#### Passage for review
⁂

Phil needs to listen to some stoner metal or some other weird shit and then he’s ready to go.  Maybe mentally prepare himself to slam, too. - Ted

It looked like you guys covered a decent amount of ground while filming. How many states did you cover and did you have any favorite spots?

Ted: We pretty much just drove around the west coast in my truck, aside from sneaking up to Alaska in early December. Then after New Years, it was up to Montana, back to SLC, down to Arizona, back up to Wyoming, then along the west coast during the spring.  I’d say Montana and Arizona were the coolest trips.  Driving through Yellowstone and then down to the Grand Canyon in the same month was a fun time.

Alaska was wild, it wouldn’t get light until 10 every morning and it would get dark by 3. That was the first trip and probably my favorite, the darkness is so comforting in some ways. - Phil

Do you have anything special you look for in a spot or think about when deciding which trick to try?

⁂

#### Records provided
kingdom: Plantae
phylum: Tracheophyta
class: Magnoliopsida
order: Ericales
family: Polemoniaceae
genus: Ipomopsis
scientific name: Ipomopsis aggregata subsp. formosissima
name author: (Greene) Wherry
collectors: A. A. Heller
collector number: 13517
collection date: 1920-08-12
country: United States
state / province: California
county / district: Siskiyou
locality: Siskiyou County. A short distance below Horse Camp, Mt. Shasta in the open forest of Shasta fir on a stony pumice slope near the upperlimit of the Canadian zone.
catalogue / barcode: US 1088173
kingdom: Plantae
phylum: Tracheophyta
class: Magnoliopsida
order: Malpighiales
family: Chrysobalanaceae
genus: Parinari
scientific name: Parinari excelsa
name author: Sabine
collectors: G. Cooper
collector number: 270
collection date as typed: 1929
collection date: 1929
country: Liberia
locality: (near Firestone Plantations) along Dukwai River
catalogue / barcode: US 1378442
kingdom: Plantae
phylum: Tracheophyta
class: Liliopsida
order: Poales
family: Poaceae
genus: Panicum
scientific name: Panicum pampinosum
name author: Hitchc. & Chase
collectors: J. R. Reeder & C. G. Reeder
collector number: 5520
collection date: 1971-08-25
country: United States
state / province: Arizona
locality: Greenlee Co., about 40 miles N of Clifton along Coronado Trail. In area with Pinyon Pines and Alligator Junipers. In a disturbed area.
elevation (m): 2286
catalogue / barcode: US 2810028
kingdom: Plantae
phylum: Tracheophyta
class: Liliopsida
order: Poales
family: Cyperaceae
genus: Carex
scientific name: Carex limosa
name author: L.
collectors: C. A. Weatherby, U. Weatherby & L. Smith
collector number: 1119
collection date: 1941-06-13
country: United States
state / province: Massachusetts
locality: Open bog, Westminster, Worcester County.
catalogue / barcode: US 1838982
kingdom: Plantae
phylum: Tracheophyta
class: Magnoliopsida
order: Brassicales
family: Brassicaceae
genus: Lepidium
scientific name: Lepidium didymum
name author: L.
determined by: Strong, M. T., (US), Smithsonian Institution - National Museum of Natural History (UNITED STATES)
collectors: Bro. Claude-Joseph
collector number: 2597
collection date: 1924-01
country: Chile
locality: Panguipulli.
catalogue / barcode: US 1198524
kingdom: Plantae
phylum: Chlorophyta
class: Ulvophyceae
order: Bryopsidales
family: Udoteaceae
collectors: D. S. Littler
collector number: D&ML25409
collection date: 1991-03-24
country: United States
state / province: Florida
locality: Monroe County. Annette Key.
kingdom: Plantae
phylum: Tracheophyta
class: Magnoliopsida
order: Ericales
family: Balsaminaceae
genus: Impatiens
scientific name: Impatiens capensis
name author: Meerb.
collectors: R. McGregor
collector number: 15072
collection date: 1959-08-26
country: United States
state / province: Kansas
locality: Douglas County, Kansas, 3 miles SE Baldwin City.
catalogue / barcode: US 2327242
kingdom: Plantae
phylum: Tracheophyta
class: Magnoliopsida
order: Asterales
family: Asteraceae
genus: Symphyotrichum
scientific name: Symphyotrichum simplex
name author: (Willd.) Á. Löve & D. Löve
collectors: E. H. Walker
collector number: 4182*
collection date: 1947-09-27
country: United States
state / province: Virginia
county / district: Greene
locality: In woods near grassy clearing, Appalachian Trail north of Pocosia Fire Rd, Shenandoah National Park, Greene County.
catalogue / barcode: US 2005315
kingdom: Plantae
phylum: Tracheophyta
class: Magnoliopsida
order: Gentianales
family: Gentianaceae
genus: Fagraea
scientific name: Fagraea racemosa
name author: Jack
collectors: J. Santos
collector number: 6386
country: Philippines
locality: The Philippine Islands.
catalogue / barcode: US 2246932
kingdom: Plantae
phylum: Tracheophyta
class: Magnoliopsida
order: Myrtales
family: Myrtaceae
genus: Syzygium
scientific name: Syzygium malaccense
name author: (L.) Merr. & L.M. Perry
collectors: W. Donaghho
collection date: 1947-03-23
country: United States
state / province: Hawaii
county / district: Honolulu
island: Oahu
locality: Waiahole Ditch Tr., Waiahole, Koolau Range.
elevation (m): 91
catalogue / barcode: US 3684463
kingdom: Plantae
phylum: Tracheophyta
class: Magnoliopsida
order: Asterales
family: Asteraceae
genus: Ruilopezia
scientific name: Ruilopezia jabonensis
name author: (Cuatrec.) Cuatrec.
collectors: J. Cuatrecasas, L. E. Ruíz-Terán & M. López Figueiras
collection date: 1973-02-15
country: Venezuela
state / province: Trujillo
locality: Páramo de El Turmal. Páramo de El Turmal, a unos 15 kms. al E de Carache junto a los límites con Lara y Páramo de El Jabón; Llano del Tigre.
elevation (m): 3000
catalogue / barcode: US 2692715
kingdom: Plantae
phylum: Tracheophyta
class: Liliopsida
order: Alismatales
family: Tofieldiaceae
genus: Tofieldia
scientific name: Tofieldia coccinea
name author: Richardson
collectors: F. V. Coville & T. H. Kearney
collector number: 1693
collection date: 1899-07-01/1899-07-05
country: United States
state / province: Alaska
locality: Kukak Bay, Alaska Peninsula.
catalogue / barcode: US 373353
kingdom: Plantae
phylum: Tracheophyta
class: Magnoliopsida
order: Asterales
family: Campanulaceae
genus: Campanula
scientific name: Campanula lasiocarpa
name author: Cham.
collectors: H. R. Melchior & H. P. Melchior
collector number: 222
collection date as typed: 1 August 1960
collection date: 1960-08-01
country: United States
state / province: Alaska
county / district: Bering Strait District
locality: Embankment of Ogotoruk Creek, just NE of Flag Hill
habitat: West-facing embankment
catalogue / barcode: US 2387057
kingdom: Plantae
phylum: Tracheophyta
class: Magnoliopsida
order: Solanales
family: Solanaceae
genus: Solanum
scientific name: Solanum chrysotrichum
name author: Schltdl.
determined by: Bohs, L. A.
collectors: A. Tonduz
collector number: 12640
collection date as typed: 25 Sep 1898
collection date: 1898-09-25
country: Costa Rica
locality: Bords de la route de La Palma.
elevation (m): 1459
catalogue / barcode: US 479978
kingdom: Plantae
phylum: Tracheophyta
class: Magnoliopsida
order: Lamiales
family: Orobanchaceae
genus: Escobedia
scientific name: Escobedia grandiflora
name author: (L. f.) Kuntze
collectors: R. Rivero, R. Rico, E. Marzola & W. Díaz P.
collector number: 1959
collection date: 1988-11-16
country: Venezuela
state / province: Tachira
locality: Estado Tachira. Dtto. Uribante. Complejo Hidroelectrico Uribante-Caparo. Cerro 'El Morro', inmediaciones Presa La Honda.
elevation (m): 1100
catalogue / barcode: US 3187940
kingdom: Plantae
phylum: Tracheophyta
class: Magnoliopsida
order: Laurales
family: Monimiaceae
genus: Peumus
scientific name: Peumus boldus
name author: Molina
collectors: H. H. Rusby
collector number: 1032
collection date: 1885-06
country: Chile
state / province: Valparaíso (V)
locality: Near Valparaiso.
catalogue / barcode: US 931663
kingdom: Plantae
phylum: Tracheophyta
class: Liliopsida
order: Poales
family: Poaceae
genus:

⁂

#### How to complete this task
From the interview above, quote word for word the part that begins with "Ted: We pretty much" and ends with "a fun time.".

#### Result for this task
Ted: We pretty much just drove around the west coast in my truck, aside from sneaking up to Alaska in early December. Then after New Years, it was up to Montana, back to SLC, down to Arizona, back up to Wyoming, then along the west coast during the spring.  I’d say Montana and Arizona were the coolest trips.  Driving through Yellowstone and then down to the Grand Canyon in the same month was a fun time.